Когда Тане исполнилось 11, социальные службы наконец-то начали действовать: им пришлось отреагировать на ситуацию, когда пострадали братья – они угодили в эпицентр ссоры между Мэй и ее партнером и получили травмы. Мэй лишили родительских прав. Однако разместить братьев и сестер вместе было невозможно. Неоднократное устройство в приемные семьи срывалось из-за того, что Таня сбегала – часто к матери. В итоге Таню отправили в охраняемый детский дом – учреждение, где содержали детей, которым было небезопасно оставаться в приемных семьях, так как они хотели вернуться в родительский дом, откуда их забрали, а также те, кто совершил преступление, но возраст не позволял посадить их в тюрьму.
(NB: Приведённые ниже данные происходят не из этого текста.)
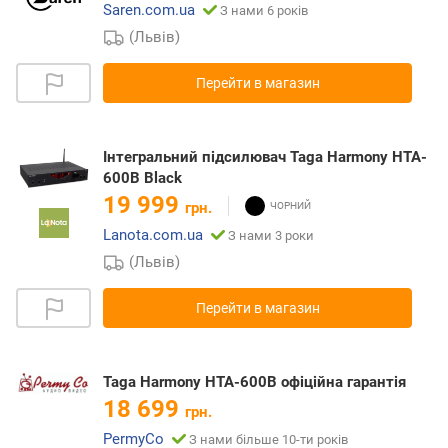
Saren.com.ua
З нами 6 років
(Львів)
Перейти в магазин
Інтегральний підсилювач Taga Harmony HTA-
600B Black
19 999
грн.
Lanota.com.ua
З нами 3 роки
(Львів)
Перейти в магазин
Taga Harmony HTA-600B офіційна гарантія
18 699
грн.
PermyCo
З нами більше 10-ти років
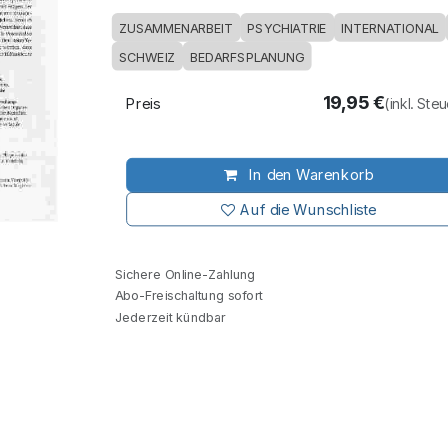
ZUSAMMENARBEIT
PSYCHIATRIE
INTERNATIONAL
SCHWEIZ
BEDARFSPLANUNG
19,95
€
Preis
(inkl. Ste
In den Warenkorb
Auf die Wunschliste
Sichere Online-Zahlung
Abo-Freischaltung sofort
Jederzeit kündbar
Для Тани это стало очередным неподходящим и небезопасным местом – одним из тех, в которых она жила все детство. В нестабильной обстановке работники прибегали к ограничению физической свободы детей, когда чувствовали, что у них нет других способов установить границы. Там Таня познакомилась с Диланом, с которым потом стала встречаться. Покинув детский дом в 16 лет, девушка обнаружила, что беременна. У пары родился мальчик Люк, которого Таня воспитывала полгода, а затем он перешел под опеку матери Дилана. Год спустя, остановившись в приюте для бездомных, девушка познакомилась с Ли.
Психотерапия с Таней проходила медленно: в процессе мы осторожно, даже мягко, подбирались к безжалостному насилию и жестокости в прошлом. Воспоминания о том, что она видела и от чего страдала, были настолько сильны, что сохранялся риск возобновления травмы, заставлявшей Таню снова переживать самую острую боль детства, пока мы стремились понять, как это влияет на нее сейчас.
Но забота и поддержка не могли оградить Таню от последствий этих событий и от той физической формы, которую они приняли. Как и у многих женщин, переживших серьезную травму, воспоминания были закодированы в теле, сохранены физически, поэтому она чувствовала, что не просто вспоминает события, а активно переживает их заново. Как пишет психиатр Бессел ван дер Колк, «тело помнит все» и сохраняет повышенную бдительность: даже малейший триггер способен вернуть человека в то время и место, где произошло худшее событие в его жизни[32]. Для повторной травматизации может быть достаточно щелчка выключателя, шагов по половицам или открывающейся бутылки, если эти звуки когда-то были предвестниками серьезного насилия и страданий.